▶ **Task to complete**
Show every line in the records below that contains the word "AperFunction".

▶ **Electronic design files**
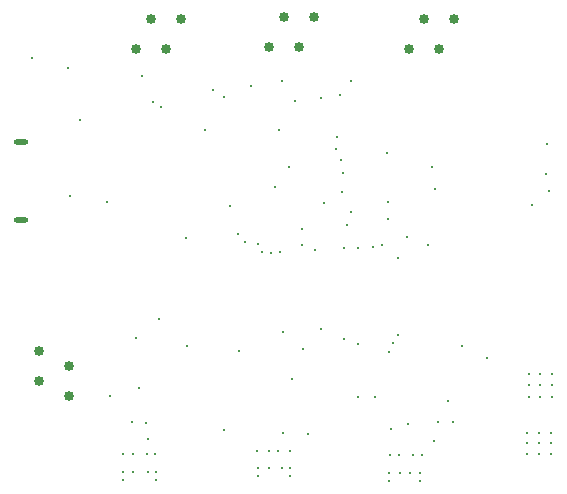
<source format=gbr>
%TF.GenerationSoftware,Altium Limited,Altium Designer,22.10.1 (41)*%
G04 Layer_Color=0*
%FSLAX45Y45*%
%MOMM*%
%TF.SameCoordinates,087233EE-98F5-4CDC-9370-A7D44EC71BE6*%
%TF.FilePolarity,Positive*%
%TF.FileFunction,Plated,1,4,PTH,Drill*%
%TF.Part,Single*%
G01*
G75*
%TA.AperFunction,ComponentDrill*%
%ADD89O,1.20000X0.50000*%
%ADD90C,0.85000*%
%ADD91C,0.85000*%
%TA.AperFunction,ViaDrill,NotFilled*%
%ADD92C,0.20000*%
D89*
X149640Y2973867D02*
D03*
Y3633867D02*
D03*
D90*
X3817000Y4674000D02*
D03*
X3690000Y4420000D02*
D03*
X3563000Y4674000D02*
D03*
X3436000Y4420000D02*
D03*
X2634000Y4690000D02*
D03*
X2507000Y4436000D02*
D03*
X2380000Y4690000D02*
D03*
X2253000Y4436000D02*
D03*
X1507000Y4674000D02*
D03*
X1380000Y4420000D02*
D03*
X1253000Y4674000D02*
D03*
X1126000Y4420000D02*
D03*
D91*
X306000Y1857000D02*
D03*
X560000Y1730000D02*
D03*
X306000Y1603000D02*
D03*
X560000Y1476000D02*
D03*
D92*
X3680000Y1260000D02*
D03*
X3810000D02*
D03*
X3630000Y3420000D02*
D03*
X3290000Y1200000D02*
D03*
X3150000Y1470000D02*
D03*
X910000Y1480000D02*
D03*
X1150000Y1550000D02*
D03*
X1090000Y1260000D02*
D03*
X1210000Y1250000D02*
D03*
X2690000Y2050000D02*
D03*
X2370000Y2022500D02*
D03*
X2540000Y1880000D02*
D03*
X2890000Y1960000D02*
D03*
X2000000Y1860000D02*
D03*
X1130000Y1970000D02*
D03*
X3250000Y3540000D02*
D03*
X4100000Y1800000D02*
D03*
X3890000Y1900000D02*
D03*
X3770000Y1440000D02*
D03*
X3300000Y1930000D02*
D03*
X3342500Y2000000D02*
D03*
X3270000Y1850000D02*
D03*
X3010000Y1922500D02*
D03*
X3420000Y2830000D02*
D03*
X3600000Y2760000D02*
D03*
X3342500Y2650000D02*
D03*
X4480000Y3100000D02*
D03*
X3260000Y2980000D02*
D03*
Y3120000D02*
D03*
X1340000Y3930000D02*
D03*
X1270000Y3970000D02*
D03*
X1180000Y4190000D02*
D03*
X1710000Y3730000D02*
D03*
X3470000Y980000D02*
D03*
X3550000D02*
D03*
X3350000D02*
D03*
X3280000D02*
D03*
X1220000Y990000D02*
D03*
X2430000Y1012500D02*
D03*
X2150000D02*
D03*
X2250000D02*
D03*
X3270000Y830000D02*
D03*
X3530000Y760000D02*
D03*
Y830000D02*
D03*
X3450000D02*
D03*
X3360000D02*
D03*
X3270000Y760000D02*
D03*
X1230000Y840000D02*
D03*
X2250000Y870000D02*
D03*
X2360000D02*
D03*
X2430000D02*
D03*
Y800000D02*
D03*
X2160000D02*
D03*
X1100000Y840000D02*
D03*
X1020000Y770000D02*
D03*
Y840000D02*
D03*
X1300000D02*
D03*
Y770000D02*
D03*
X1228655Y1115411D02*
D03*
X650000Y3820000D02*
D03*
X4440000Y990000D02*
D03*
X4540000Y1170000D02*
D03*
X4640000D02*
D03*
X4440000D02*
D03*
X4540000Y990000D02*
D03*
X4640000D02*
D03*
Y1080000D02*
D03*
X4440000D02*
D03*
X4540000D02*
D03*
X4550000Y1570000D02*
D03*
X250000Y4340000D02*
D03*
X3653006Y1095234D02*
D03*
X2160000Y870000D02*
D03*
X2330000Y1012500D02*
D03*
X1020000Y990000D02*
D03*
X1100000D02*
D03*
X1290000D02*
D03*
X2270000Y2690000D02*
D03*
X2530000Y2760000D02*
D03*
X2529768Y2892500D02*
D03*
X2360000Y4150000D02*
D03*
X3429993Y1239998D02*
D03*
X550000Y4260000D02*
D03*
X2645814Y2714185D02*
D03*
X2344948Y2697448D02*
D03*
X2189996Y2699995D02*
D03*
X2580000Y1160000D02*
D03*
X2950000Y4147500D02*
D03*
X2850000Y4030000D02*
D03*
X1780000Y4072500D02*
D03*
X2100030Y4107500D02*
D03*
X1870000Y4010000D02*
D03*
X880000Y3120000D02*
D03*
X3010000Y1470000D02*
D03*
X2450000Y1620000D02*
D03*
X2420000Y3420000D02*
D03*
X2720000Y3110000D02*
D03*
X2910000Y2930000D02*
D03*
X3010000Y2730000D02*
D03*
X1320000Y2130000D02*
D03*
X2889625Y2732500D02*
D03*
X1560000Y1900000D02*
D03*
X3210000Y2760000D02*
D03*
X3130000Y2740000D02*
D03*
X2156973Y2766973D02*
D03*
X2367500Y1170000D02*
D03*
X1870000Y1190000D02*
D03*
X570000Y3170000D02*
D03*
X1989996Y2849994D02*
D03*
X2470000Y3980000D02*
D03*
X1550000Y2820000D02*
D03*
X2300000Y3250000D02*
D03*
X2690000Y4000000D02*
D03*
X2340000Y3730000D02*
D03*
X4620000Y3220000D02*
D03*
X4600000Y3360000D02*
D03*
X4610000Y3610000D02*
D03*
X2870000Y3210000D02*
D03*
X2950000Y3040000D02*
D03*
X2830000Y3670000D02*
D03*
X2860000Y3480000D02*
D03*
X2820000Y3570000D02*
D03*
X3660000Y3230000D02*
D03*
X1920000Y3090000D02*
D03*
X2050000Y2780000D02*
D03*
X2880000Y3370000D02*
D03*
X4450000Y1470000D02*
D03*
Y1570000D02*
D03*
Y1670000D02*
D03*
X4550000D02*
D03*
Y1470000D02*
D03*
X4650000D02*
D03*
Y1570000D02*
D03*
Y1670000D02*
D03*
%TF.MD5,177c62148546df8ab377dad88d8c5f64*%
M02*

</source>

▶ **Output**
%TA.AperFunction,ComponentDrill*%
%TA.AperFunction,ViaDrill,NotFilled*%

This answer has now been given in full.